5. The City, a news site covering New York, reports that food delivery drivers in NYC have won a substantial wage increase. This victory caps off a 3-year long campaign by Los Deliveristas Unidos, and makes New York the “first major U.S. city to establish and implement pay requirements for delivery workers.” These workers currently take home about $11 per hour; this will go up to $17.96 an hour starting July 12th, and will increase to $19.96 per hour by 2025.

6. In a surprise decision last week, the Supreme Court voted five-four in favor of Black voters in Alabama who argued the state had unlawfully diluted their voting power, POLITICO reports. Over a quarter of Alabama residents are Black, but the state crammed most Black Alabamians into a single congressional district following the 2020 census, running afoul of the Voting Rights Act. Many expected the ultra-conservative court to reject the challenge and further hollow out the VRA; instead, this ruling could significantly augment the chances of Democrats retaking the House in 2024.

7. In Afghanistan, the Taliban has instituted a “highly successful” ban on opium. To cite one example, “In Helmand, by far Afghanistan’s largest opium-producing province, the area of poppy cultivation was cut from over 129,000 hectares in 2022 to only 740 as of April 2023.” However, some in the West – including the US Institute for Peace – believe this could have disastrous implications for the Afghan economy. It remains to be seen whether the new government can find a viable economic alternative fast enough to offset these losses. The Taliban had previously banned opium cultivation when they held power in 2000 and 2001, and achieved a 90% reduction at that time.
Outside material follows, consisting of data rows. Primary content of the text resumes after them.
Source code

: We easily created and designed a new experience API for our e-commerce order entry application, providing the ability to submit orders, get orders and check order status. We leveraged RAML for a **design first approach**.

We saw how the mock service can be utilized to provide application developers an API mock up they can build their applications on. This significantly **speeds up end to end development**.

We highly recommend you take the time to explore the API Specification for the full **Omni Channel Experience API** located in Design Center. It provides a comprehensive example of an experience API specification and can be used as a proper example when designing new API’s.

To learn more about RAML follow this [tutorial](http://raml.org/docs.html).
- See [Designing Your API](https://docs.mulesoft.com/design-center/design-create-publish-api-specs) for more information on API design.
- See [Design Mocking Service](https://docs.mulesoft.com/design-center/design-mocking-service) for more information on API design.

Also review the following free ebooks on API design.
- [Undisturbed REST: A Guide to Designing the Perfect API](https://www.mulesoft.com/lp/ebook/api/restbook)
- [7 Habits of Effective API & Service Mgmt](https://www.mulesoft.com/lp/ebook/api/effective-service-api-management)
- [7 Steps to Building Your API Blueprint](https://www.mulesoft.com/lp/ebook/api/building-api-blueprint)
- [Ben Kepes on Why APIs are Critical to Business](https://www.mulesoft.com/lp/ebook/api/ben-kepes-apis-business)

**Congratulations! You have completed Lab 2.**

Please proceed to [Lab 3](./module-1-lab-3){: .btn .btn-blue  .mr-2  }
8. New York Governor Kathy Hochul is again licking her wounds after her nominee for the New York Power Authority was blocked by the State Senate, in a similar fashion as her nominee for the New York Court of Appeals, the highest court in the state. Justin Driscoll, whom Hochul had appointed on an interim basis and was seeking to appoint permanently, raised red flags with New York Senate Democrats due to his ingratiation in conservative politics – Driscoll is a registered Republican who has ties to figures like Chris Christie and John Cornyn. Driscoll also opposed the Build Public Renewables Act and has been embroiled in accusations of racial discrimination during his time as general counsel for the Power Authority. On June 9th, POLITICO reported that Senate Democrats will not schedule a vote for Driscoll.

9. Projectionists at an Alamo Drafthouse movie theater in New York City have filed an NLRB petition to unionize. However, instead of coming to the negotiating table, the theater chain sent out an internal email “notifying staff of the company's intention to do away with the projectionist position and replace it with a more expansive ‘technical engineer’ role.” This reflects how the struggle for labor rights in entertainment goes far beyond Hollywood writers and actors. This from 1010 Wins.

10. Last week, Henry Kissinger – President Nixon’s controversial National Security Advisor and alleged war criminal – celebrated his 100th birthday. The Real News Network reports that this centennial bash was attended by some of the most prominent diplomatic figures in the country, including Secretary of State Anthony Blinken and head of the international development agency USAID, Samantha Power. Jonathan Guyer of VOX, documented many other attendees as well, including Larry Summers, Robert Kraft, General David Petreaus, CIA Director Bill Burns, and Michael Bloomberg. The gang’s all here!